Text extracted from each page
----------------------------------------

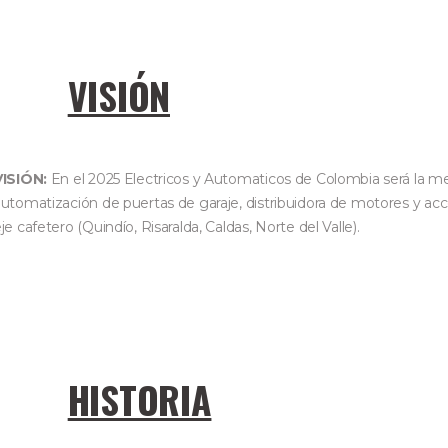
VISIÓN
VISIÓN:
En el 2025 Electricos y Automaticos de Colombia será la 
utomatización de puertas de garaje, distribuidora de motores y acce
je cafetero (Quindío, Risaralda, Caldas, Norte del Valle).
HISTORIA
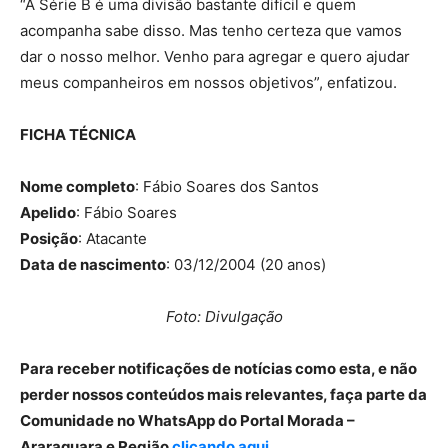
“A Série B é uma divisão bastante difícil e quem
acompanha sabe disso. Mas tenho certeza que vamos
dar o nosso melhor. Venho para agregar e quero ajudar
meus companheiros em nossos objetivos”, enfatizou.
FICHA TÉCNICA
Nome completo
: Fábio Soares dos Santos
Apelido
: Fábio Soares
Posição
: Atacante
Data de nascimento
: 03/12/2004 (20 anos)
Foto: Divulgação
Para receber notificações de notícias como esta, e não
perder nossos conteúdos mais relevantes, faça parte da
Comunidade no WhatsApp do Portal Morada –
Araraquara e Região
clicando aqui
.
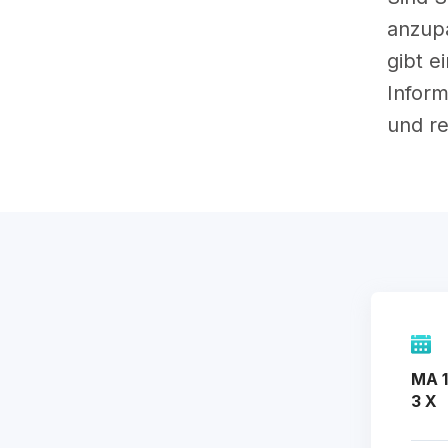
anzupa
gibt e
Inform
und re
MA 1
3 X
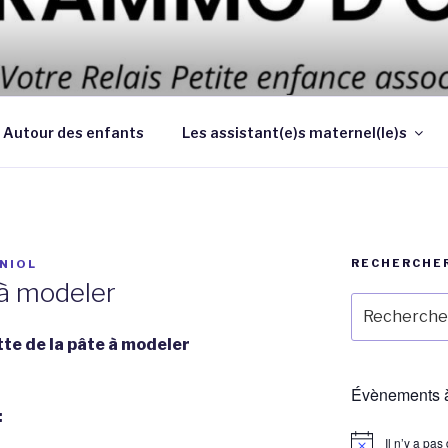
 d’améliorer les conditions et la qualité de la garde des enf
 au domicile des parents
Autour des enfants
Les assistant(e)s maternel(le)s
RECHERCHE
NIOL
 à modeler
Recherche
pour
tte de la pâte à modeler
:
Évènements à
:
Il n’y a pa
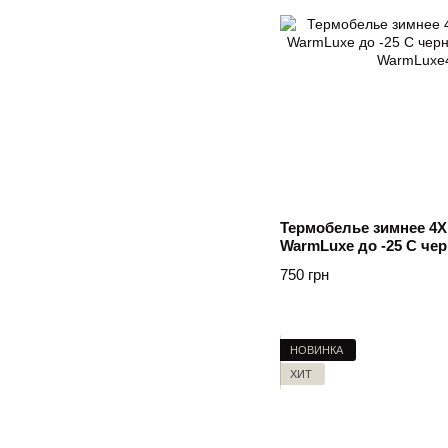
Термобелье зимнее 4X
WarmLuxe до -25 C чер
Чорний
750 грн
НОВИНКА
ХИТ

----------------------------------------

Problem description:
Quote the text under every item above word for word, leaving out the pictures.

Final answer:
VISIÓN
VISIÓN:
En el 2025 Electricos y Automaticos de Colombia será la 
utomatización de puertas de garaje, distribuidora de motores y acce
je cafetero (Quindío, Risaralda, Caldas, Norte del Valle).
HISTORIA
“A Série B é uma divisão bastante difícil e quem
acompanha sabe disso. Mas tenho certeza que vamos
dar o nosso melhor. Venho para agregar e quero ajudar
meus companheiros em nossos objetivos”, enfatizou.
FICHA TÉCNICA
Nome completo
: Fábio Soares dos Santos
Apelido
: Fábio Soares
Posição
: Atacante
Data de nascimento
: 03/12/2004 (20 anos)
Foto: Divulgação
Para receber notificações de notícias como esta, e não
perder nossos conteúdos mais relevantes, faça parte da
Comunidade no WhatsApp do Portal Morada –
Araraquara e Região
clicando aqui
.
anzupa
gibt e
Inform
und re
MA 1
3 X
 d’améliorer les conditions et la qualité de la garde des enf
 au domicile des parents
Autour des enfants
Les assistant(e)s maternel(le)s
RECHERCHE
NIOL
 à modeler
Recherche
pour
tte de la pâte à modeler
:
Évènements à
:
Il n’y a pa
Термобелье зимнее 4X
WarmLuxe до -25 C чер
Чорний
750 грн
НОВИНКА
ХИТ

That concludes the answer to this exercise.